Xbox 1 joystick

Xbox One Padhack & Joystick Building Tutorial

I want to preface this post by saying that this is a work in progress and that more info such as tools you will need, picture examples, links and details regarding wiring up the triggers will be added in the very near future.

Warning. I will take no responsibility for what you choose to do with your controller and what your outcome may be. Many people will probably ruin solder points, cut traces, short out boards and this and any unforeseen damage or loss of property is solely the responsibility of the owner. I will not be held accountable for anything I say on this page explicitly or implicitly telling you how to perform this modification to your Xbox One Controller. If you understand the risks involved (including, but not limited to, ruining your controller or other property, personal injury or anything stemming from this activity) and take sole responsibility for your actions, you may continue to read. Otherwise stop here and click THIS LINK where you can buy your own Xbox One Joystick.

Before we dive into this I want to try to provide you with a general list of tools and items you will need for taking apart your Xbox One controller, soldering wires to the necessary signals and hooking it up to use in your joystick. So here we go:

-T8 Security Torx Bit

-T6 Torx Bit (it is possible to use a very small flathead screwdriver to remove the smaller Torx screws)

-Soldering Iron


-Soldering Flux (recommended but not necessary)
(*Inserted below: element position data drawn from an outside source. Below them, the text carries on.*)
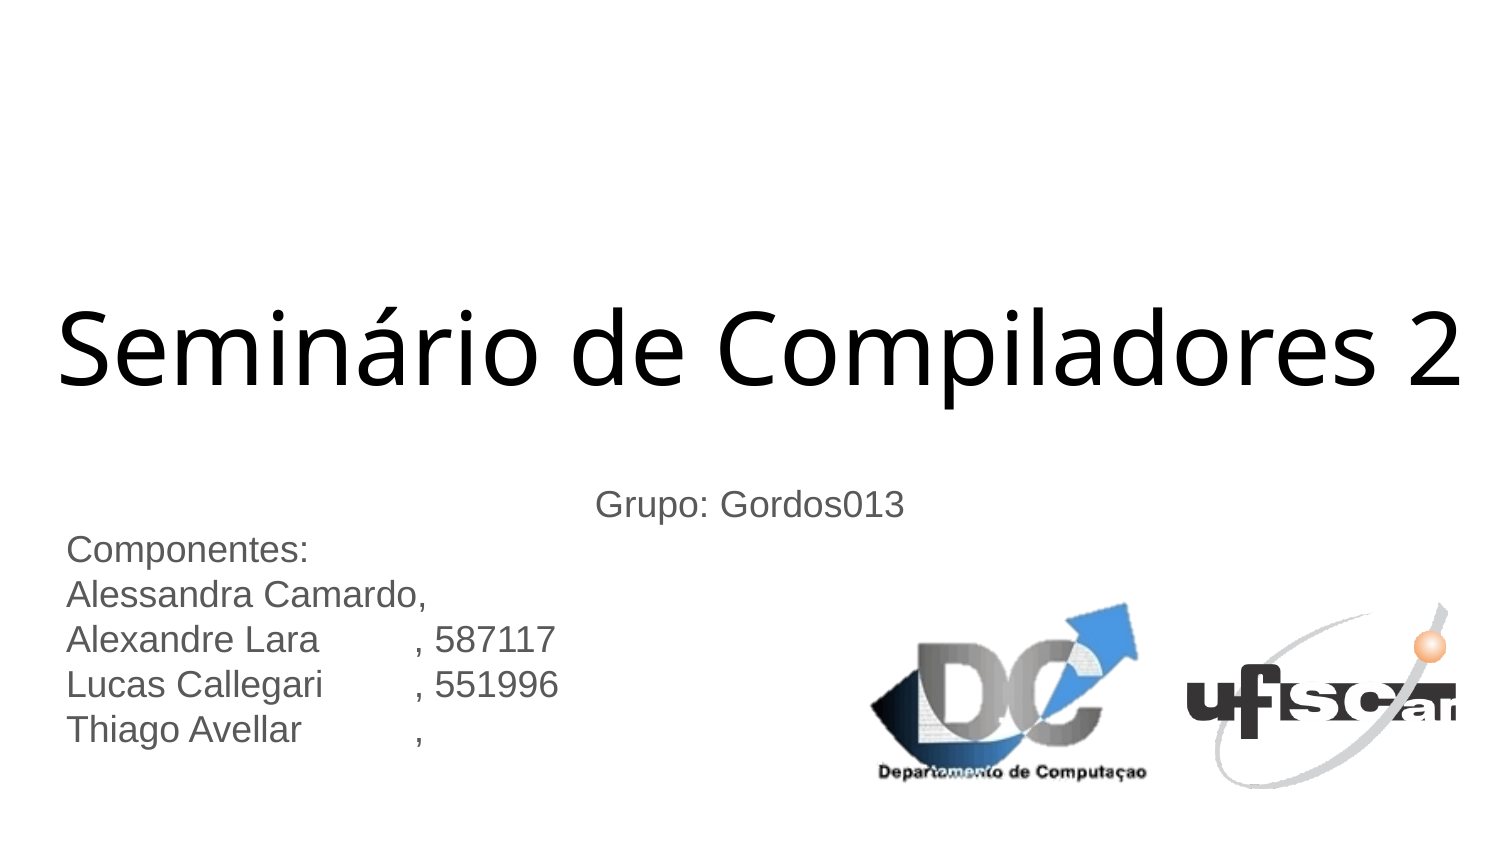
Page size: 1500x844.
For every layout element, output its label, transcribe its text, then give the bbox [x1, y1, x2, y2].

subtitle Grupo: Gordos013 Componentes: Alessandra Camardo, Alexandre Lara , 587117 Lucas Callegari , 551996 Thiago Avellar , [51, 464, 1449, 595]
picture [1187, 602, 1456, 789]
title Seminário de Compiladores 2 [0, 84, 1500, 422]
picture [856, 588, 1160, 799]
-Razor Blade/Utility Knife/Exacto Knife (anything to scrape the black carbon film off of the copper contacts on the PCB)

-Insulated Wire (I prefer 26-28 gauge stranded wire)

-Wire Strippers (you can improvise here but if you have all the other things I would imagine you'd have THESE)

-Micro-USB Cable

-Electrical Tape or Heat Shrink Tubing (primarily to cover the resistors if you plan on doing the triggers)


Watt 100 ohm Resistors (only if you are going to wire up the Left and Right Triggers)

-.110 Female Quick Connects (this is the size connector for your 30mm Japanese arcade buttons and you MIGHT need some larger ones depending on the type of Stick you are using. You may be able to just use the ones in your current stick.)

-Hot Glue Gun (HIGHLY recommended to stabilize your solder points and keep them from breaking)

-Multimeter (HIGHLY recommended for troubleshooting should you run into problems along the way. If something isn't working out for you and you ask me for help and you DON'T have a multimeter I will just shake my head and laugh at you. Get one! They are generally less than $10-$15 at Radio Shack. Mainly we will need to test for continuity and occasionally read voltages around 5v or less)

Just having the right tools is not necessarily enough though. You also need to have a basic understanding of how circuits work on a very simple level (open circuit vs closed circuit; continuity; etc.), experience soldering (check youtube and the internet for tutorials AND practice! Practice, Practice, Practice on some old circuit boards out of anything that is junk laying around the house. Old TV remotes, old game controllers, etc. If you don't know how to solder be prepared to ruin a few PCB's) and I STRONGLY urge you to read as much as possible about joysticks, buttons, PCB's, etc. on as it all pertains directly to everything I will discuss from here on out.

I. PCB Extraction

Follow the directions as provided in this embedded YouTube video. Once the PCB has been removed, peel away the clear, circular film covering the contact points for the D-pad. Also, be sure that you desoldered (or cut, very close) the wires from the rumble motors and trigger feedback.

II. Prepping the PCB

After peeling away the plastic covering the d-pad and desoldering the wires connecting the rumble motors and the haptic feedback from the triggers it is time to prepare our solder points.